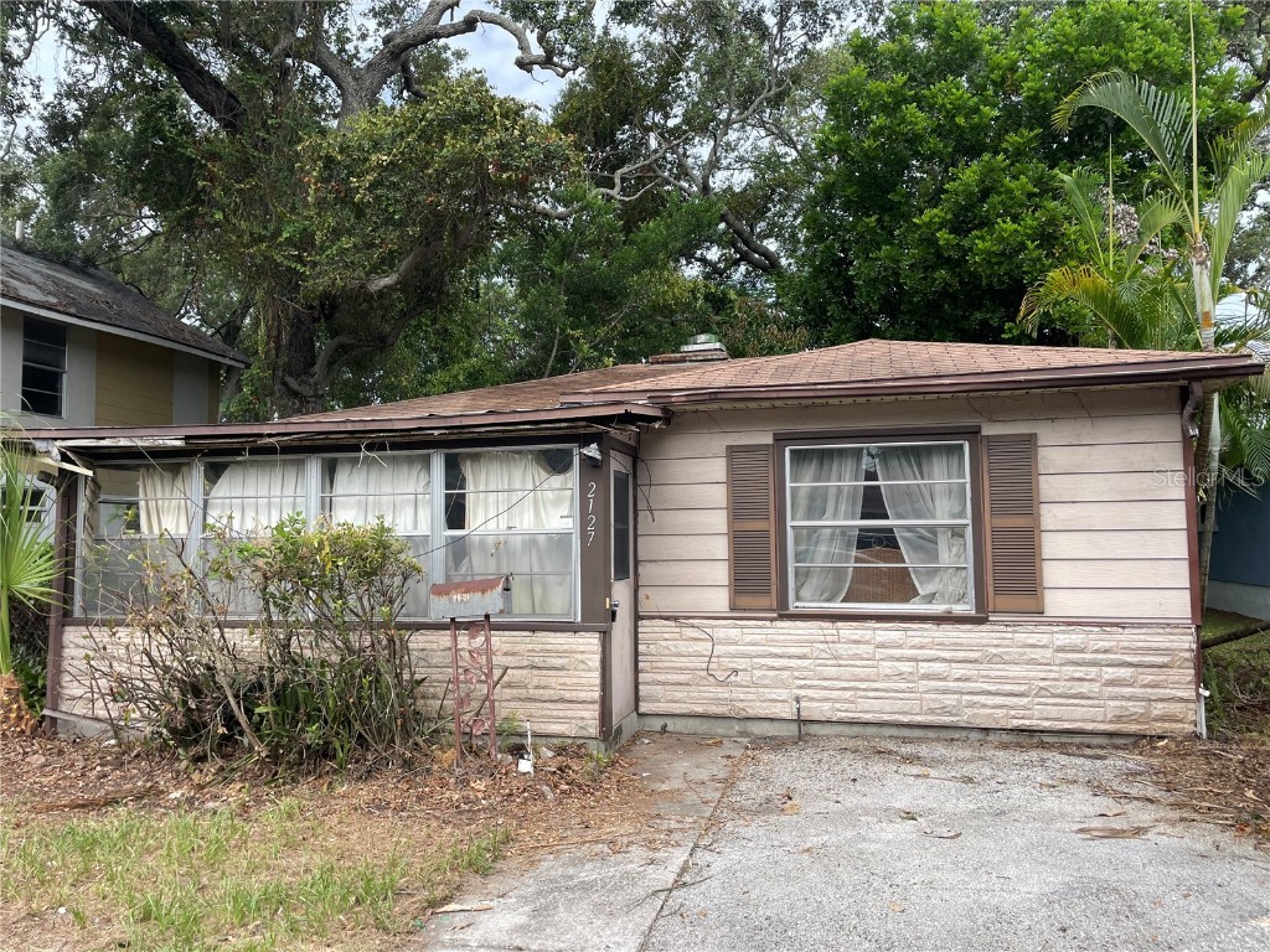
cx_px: 635
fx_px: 954
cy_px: 476
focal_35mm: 26
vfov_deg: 53.1
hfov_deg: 67.3
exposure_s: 1/1182
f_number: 1.6
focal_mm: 4.2
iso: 32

━━━━━━━━━━

> **Instruction**: Restate the records word for word, omitting images.

> **Solution to this task**:
cx_px: 635
fx_px: 954
cy_px: 476
focal_35mm: 26
vfov_deg: 53.1
hfov_deg: 67.3
exposure_s: 1/1182
f_number: 1.6
focal_mm: 4.2
iso: 32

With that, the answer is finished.